The call
There are more than 1700 references to children in the Bible. These begin in the early chapters of Genesis, with the first spoken command to humanity to ‘Be fruitful and increase in number’ (Genesis 1:27) followed subsequently in the narrative with the birth of the first children (Cain and Abel, and later Seth). References to children continue throughout the Torah / Pentateuch, the Prophets and Wisdom books of the Old Testament, into the Gospels and Epistles. The child/parent metaphor is favoured by Paul as a rich and fertile characterisation of the believer’s relationship with God, to whom the Spirit cries on our behalf, ‘Abba, Father’ (Galatians 4:6). It is in the life and ministry of Jesus that we find the most profound – even astounding – teaching regarding children, the culmination of the fact that throughout the Scriptures children play surprisingly prominent and even pivotal roles.
Child theology
In Genesis, children are shown to receive and bear the imago Dei (image of God) equally with adults; just as God makes humanity ‘in his image and likeness’, so human parents bear children in their ‘image and likeness’ thereby transferring the imago Dei to successive generations. In fact, ‘pro-creation’ represents the most truly God-like creative activity in which humans can participate; in partnership with God himself according to the psalmist (‘You God knit me together in my mother’s womb’ Psalm 139:13). This high value on procreation and the birth of children echoes throughout Genesis, with many of the great promises of God to the patriarchs centering on and being fulfilled in the ‘blessing’ of receiving children. Abram’s very identity—and indeed the change of that identity from Abram, ‘exalted father’, to Abraham, ‘father of many’—is fundamentally related to the coming of children: ‘Your descendents will be like the stars’ (Genesis 15:5) ‘I will bless you and through you every nation on earth will be blessed’ (Genesis 12:1). Such blessings rely on the physically unlikely but much cherished promise of children, and successive generations of children, and foreshadow ultimately the coming of the messianic Child, through whom the promise is fulfilled.

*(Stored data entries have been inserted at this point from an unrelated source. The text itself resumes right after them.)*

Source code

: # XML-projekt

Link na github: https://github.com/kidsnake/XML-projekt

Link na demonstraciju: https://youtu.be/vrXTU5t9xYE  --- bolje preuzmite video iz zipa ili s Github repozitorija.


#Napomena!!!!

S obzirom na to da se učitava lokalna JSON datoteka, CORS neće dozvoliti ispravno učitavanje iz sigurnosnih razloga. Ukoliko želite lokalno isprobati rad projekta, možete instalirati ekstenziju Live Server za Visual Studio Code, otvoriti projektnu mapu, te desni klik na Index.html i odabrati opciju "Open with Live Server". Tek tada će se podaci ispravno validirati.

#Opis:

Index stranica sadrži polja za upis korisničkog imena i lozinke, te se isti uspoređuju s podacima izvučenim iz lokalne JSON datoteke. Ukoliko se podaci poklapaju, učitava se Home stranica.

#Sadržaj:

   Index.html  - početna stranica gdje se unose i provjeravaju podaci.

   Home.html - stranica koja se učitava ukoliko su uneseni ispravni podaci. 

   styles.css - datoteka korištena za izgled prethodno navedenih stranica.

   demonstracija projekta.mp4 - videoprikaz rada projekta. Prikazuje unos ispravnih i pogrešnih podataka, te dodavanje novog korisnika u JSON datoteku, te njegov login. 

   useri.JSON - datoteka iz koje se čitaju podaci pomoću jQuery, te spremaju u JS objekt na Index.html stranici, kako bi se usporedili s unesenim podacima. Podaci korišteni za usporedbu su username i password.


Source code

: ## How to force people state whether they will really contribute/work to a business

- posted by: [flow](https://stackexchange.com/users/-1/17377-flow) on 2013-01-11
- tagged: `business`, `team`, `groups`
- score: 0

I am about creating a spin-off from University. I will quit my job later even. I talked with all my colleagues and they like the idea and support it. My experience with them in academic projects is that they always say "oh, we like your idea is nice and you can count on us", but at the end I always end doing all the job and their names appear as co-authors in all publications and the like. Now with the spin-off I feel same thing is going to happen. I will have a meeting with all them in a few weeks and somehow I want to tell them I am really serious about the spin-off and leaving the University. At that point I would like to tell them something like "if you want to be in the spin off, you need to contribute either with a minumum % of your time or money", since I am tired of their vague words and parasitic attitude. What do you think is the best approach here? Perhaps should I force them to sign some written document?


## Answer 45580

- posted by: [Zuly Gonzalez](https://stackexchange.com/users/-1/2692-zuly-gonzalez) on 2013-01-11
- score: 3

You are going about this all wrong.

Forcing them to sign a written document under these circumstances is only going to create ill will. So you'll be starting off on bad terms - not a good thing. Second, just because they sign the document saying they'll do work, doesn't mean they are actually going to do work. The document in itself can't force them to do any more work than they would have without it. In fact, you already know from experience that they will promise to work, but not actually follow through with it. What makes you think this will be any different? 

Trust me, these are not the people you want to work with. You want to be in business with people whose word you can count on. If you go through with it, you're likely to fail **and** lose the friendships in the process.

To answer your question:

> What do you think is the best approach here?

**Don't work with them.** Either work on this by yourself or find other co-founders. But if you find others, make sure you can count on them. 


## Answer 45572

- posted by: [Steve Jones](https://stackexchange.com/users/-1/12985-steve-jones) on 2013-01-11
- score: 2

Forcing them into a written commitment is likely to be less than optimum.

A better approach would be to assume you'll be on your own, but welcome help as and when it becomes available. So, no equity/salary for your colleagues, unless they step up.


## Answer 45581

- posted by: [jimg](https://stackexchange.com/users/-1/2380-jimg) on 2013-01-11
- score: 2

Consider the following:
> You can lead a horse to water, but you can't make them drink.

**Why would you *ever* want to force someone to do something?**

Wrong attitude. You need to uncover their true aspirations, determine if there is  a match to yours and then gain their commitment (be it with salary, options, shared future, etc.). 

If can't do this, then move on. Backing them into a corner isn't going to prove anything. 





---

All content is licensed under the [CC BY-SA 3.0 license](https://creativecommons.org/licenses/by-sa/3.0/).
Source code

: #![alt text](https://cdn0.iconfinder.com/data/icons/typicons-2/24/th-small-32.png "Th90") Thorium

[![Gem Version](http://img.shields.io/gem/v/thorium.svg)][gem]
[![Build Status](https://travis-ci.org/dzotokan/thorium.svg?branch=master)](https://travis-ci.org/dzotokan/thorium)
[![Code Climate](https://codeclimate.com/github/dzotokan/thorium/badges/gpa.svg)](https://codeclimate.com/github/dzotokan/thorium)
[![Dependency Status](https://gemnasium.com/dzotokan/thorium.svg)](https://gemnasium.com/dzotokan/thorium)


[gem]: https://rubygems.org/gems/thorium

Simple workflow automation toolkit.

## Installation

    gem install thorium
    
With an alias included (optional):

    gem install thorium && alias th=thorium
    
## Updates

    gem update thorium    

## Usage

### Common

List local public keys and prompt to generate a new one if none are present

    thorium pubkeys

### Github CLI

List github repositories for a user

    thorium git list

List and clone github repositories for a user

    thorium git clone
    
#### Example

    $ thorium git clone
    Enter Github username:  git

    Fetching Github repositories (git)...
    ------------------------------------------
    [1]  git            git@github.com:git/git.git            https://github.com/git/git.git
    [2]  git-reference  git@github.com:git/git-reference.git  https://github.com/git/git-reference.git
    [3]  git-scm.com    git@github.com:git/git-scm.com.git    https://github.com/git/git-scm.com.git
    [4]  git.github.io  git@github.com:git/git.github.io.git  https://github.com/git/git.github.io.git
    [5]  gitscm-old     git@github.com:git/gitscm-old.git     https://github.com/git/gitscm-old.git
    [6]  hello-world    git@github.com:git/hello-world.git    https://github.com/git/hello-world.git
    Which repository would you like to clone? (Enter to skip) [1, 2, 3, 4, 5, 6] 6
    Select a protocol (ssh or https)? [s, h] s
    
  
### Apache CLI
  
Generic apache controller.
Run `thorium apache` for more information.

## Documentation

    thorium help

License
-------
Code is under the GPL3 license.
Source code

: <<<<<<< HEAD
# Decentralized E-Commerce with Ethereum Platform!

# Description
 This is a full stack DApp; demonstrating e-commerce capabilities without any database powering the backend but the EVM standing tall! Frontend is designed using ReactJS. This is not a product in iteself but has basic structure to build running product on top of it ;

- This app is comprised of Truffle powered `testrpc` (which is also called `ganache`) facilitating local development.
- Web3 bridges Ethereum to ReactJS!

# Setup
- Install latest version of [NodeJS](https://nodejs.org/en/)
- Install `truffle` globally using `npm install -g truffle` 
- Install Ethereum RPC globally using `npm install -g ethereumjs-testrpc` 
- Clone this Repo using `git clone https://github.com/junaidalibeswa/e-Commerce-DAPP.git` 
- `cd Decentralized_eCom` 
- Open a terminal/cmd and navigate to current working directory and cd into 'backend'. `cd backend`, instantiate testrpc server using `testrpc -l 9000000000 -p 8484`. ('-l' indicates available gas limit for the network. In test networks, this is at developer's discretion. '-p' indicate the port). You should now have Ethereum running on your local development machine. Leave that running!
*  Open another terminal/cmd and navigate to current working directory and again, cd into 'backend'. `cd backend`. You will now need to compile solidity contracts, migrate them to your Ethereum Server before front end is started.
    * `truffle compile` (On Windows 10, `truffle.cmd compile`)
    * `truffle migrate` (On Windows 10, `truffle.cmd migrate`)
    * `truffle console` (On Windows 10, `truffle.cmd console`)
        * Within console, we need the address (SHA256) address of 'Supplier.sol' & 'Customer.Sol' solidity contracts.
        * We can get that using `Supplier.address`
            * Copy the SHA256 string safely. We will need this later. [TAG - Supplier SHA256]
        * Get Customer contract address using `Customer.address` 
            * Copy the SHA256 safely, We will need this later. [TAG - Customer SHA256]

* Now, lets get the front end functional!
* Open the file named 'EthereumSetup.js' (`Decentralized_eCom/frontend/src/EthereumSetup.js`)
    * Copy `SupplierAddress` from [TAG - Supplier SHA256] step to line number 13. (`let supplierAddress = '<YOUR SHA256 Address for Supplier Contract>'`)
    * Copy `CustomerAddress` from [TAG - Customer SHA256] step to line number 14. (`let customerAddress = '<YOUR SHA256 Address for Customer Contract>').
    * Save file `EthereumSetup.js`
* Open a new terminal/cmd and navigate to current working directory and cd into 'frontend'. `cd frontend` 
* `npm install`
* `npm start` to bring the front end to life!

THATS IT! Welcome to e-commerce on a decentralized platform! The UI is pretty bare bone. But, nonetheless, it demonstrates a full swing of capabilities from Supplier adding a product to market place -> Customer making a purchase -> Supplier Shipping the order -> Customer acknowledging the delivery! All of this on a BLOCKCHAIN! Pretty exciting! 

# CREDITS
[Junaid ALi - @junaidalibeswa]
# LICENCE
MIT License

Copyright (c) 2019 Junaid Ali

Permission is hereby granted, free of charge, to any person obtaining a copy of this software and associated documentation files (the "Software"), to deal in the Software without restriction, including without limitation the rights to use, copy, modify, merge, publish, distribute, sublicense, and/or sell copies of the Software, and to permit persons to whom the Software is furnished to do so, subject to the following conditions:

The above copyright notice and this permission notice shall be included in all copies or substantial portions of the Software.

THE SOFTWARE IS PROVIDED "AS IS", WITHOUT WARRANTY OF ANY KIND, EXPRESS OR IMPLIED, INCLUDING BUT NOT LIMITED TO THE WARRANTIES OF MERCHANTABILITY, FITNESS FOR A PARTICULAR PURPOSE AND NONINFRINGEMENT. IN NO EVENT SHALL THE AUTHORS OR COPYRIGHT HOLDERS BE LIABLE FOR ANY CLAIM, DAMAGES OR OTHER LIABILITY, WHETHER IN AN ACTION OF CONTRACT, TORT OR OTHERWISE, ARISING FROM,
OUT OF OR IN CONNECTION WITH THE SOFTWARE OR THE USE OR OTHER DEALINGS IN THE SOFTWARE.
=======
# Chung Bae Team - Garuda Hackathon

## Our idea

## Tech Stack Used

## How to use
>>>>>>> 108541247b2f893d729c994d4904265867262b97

God is concerned with the welfare of society’s most fragile and defenceless, Himself adopting the role of ‘father of the fatherless’ and ‘defender of the defenceless'.
Caring for socially and physically vulnerable children, particularly orphans, receives particular attention from Yahweh in the legal codes (‘Torah’) of the Hebrew community. This reveals something of the nature of Israel’s God: He is not aloof and impassive, but the opposite; God is concerned with the welfare of society’s most fragile and defenceless, Himself adopting the role of ‘father of the fatherless’ and ‘defender of the defenceless.’